About this exercise
When you reach the line containing "Rendered at 1275 by 1650 pixels.", begin copying, and keep copying each line exactly until the listing ends.

* * * * *

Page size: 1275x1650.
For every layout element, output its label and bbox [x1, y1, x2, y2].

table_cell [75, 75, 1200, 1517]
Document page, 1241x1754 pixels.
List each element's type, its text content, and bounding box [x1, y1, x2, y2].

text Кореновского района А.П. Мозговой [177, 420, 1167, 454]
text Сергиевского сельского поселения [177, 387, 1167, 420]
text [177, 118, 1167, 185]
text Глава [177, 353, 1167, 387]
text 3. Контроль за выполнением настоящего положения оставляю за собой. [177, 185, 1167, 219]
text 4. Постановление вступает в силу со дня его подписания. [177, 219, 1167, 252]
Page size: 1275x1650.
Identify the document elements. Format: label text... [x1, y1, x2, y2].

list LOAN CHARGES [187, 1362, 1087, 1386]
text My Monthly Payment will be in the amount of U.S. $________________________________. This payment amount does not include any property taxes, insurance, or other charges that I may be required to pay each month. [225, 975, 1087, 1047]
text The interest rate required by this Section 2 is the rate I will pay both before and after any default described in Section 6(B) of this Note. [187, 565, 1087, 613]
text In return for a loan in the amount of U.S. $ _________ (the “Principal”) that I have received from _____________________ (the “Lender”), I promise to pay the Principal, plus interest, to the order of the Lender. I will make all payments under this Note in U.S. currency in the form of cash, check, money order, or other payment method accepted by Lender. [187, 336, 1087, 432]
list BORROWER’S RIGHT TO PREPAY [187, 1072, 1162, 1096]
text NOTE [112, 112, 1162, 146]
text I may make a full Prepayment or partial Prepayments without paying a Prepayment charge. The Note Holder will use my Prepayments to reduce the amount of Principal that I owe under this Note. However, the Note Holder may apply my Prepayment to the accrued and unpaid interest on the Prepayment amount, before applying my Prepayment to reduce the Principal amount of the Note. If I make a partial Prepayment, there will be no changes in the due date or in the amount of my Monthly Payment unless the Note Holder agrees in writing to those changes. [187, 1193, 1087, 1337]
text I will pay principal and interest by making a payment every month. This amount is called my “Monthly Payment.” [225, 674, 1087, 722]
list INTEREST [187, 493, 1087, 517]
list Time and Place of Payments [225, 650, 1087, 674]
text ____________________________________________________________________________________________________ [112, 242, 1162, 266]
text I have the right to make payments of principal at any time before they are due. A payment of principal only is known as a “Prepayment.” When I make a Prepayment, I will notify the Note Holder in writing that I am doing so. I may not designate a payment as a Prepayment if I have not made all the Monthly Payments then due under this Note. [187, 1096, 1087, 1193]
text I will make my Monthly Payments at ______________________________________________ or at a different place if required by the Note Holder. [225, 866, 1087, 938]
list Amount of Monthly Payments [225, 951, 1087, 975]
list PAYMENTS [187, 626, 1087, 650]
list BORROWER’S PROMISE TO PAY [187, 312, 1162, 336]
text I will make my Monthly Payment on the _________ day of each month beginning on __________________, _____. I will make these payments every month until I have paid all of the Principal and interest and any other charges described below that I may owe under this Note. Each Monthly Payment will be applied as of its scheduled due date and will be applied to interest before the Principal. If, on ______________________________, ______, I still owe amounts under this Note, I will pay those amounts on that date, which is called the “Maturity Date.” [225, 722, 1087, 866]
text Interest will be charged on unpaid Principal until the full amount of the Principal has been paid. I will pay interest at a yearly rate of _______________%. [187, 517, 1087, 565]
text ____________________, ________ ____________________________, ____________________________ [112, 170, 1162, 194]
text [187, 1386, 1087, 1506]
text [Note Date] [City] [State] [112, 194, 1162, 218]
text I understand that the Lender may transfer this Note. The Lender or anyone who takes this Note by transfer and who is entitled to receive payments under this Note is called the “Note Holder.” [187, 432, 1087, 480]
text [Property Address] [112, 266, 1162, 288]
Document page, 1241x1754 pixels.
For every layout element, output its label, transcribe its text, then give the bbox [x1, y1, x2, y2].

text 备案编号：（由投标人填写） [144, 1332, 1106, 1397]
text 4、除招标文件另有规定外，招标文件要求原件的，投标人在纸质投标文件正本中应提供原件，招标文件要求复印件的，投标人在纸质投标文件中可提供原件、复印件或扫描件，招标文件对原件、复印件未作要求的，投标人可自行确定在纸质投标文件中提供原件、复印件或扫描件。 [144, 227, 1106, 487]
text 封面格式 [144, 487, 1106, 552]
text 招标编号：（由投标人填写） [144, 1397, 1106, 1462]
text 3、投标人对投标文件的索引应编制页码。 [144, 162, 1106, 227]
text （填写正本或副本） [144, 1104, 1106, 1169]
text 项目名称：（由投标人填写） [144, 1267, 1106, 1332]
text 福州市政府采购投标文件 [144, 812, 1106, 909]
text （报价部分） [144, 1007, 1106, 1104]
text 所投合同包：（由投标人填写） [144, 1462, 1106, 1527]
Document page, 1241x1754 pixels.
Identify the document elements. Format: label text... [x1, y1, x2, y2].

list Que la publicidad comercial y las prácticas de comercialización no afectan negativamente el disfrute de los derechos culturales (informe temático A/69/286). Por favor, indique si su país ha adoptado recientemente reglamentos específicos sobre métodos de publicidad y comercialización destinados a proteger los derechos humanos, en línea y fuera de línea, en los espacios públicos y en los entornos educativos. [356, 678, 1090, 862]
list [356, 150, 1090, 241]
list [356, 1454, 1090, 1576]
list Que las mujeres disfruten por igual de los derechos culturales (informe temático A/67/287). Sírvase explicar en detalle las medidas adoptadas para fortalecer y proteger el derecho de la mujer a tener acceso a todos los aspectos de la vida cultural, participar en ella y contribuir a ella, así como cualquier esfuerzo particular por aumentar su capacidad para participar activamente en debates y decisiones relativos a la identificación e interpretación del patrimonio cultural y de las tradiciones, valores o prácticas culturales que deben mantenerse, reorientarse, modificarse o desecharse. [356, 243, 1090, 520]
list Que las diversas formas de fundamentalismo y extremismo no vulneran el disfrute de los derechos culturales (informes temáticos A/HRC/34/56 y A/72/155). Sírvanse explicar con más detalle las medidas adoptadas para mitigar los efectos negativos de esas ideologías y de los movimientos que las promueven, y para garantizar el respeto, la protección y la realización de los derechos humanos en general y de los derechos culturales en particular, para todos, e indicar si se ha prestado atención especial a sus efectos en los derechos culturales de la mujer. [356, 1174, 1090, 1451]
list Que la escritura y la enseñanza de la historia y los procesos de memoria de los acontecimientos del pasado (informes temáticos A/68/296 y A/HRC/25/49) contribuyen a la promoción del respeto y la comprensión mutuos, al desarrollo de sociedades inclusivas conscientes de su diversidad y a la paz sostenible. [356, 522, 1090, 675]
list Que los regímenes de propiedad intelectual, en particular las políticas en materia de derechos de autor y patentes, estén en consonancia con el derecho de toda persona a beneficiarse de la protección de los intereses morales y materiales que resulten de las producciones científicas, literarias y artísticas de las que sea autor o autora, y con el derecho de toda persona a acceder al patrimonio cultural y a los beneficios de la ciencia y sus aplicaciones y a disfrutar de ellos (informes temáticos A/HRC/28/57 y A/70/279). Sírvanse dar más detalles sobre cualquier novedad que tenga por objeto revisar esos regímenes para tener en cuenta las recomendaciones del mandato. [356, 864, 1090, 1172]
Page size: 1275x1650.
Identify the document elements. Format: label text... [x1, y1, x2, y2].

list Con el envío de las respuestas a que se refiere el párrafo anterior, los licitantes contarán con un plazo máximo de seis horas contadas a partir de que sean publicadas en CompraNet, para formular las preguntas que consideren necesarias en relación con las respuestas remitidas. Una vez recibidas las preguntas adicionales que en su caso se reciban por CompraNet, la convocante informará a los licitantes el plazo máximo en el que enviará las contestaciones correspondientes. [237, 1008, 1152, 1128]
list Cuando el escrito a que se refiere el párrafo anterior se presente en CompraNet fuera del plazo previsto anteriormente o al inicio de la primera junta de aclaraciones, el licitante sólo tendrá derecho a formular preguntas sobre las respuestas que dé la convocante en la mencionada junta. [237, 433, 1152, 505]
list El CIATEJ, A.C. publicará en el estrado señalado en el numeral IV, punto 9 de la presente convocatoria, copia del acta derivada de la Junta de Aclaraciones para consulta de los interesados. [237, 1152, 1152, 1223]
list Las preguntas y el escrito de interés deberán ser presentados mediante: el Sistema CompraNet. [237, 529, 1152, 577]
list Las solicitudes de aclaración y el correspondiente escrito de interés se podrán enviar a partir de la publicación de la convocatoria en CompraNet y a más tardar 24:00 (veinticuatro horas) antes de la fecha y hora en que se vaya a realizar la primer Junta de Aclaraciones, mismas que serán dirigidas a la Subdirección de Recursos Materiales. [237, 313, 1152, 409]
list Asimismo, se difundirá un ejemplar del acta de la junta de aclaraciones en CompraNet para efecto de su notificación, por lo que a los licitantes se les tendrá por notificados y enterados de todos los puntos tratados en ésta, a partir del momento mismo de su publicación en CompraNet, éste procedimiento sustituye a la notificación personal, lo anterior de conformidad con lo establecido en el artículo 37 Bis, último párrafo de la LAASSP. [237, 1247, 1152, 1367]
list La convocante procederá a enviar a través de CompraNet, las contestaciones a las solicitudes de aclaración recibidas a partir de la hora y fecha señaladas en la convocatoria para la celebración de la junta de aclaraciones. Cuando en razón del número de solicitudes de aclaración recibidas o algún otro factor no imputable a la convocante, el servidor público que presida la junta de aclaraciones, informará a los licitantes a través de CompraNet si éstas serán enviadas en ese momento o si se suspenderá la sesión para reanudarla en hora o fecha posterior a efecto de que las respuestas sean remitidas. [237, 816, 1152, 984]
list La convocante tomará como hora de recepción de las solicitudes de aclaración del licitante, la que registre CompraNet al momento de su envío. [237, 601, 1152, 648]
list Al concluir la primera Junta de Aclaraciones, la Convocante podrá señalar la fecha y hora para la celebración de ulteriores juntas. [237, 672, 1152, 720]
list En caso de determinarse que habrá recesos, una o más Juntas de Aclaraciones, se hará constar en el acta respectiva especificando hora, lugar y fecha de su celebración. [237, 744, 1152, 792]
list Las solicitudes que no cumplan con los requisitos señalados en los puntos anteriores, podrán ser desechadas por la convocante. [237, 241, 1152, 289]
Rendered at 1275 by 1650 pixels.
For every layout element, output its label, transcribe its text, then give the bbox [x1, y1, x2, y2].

* * * * *

Response below
Rendered at 1275 by 1650 pixels.
For every layout element, output its label, transcribe its text, then give the bbox [x1, y1, x2, y2].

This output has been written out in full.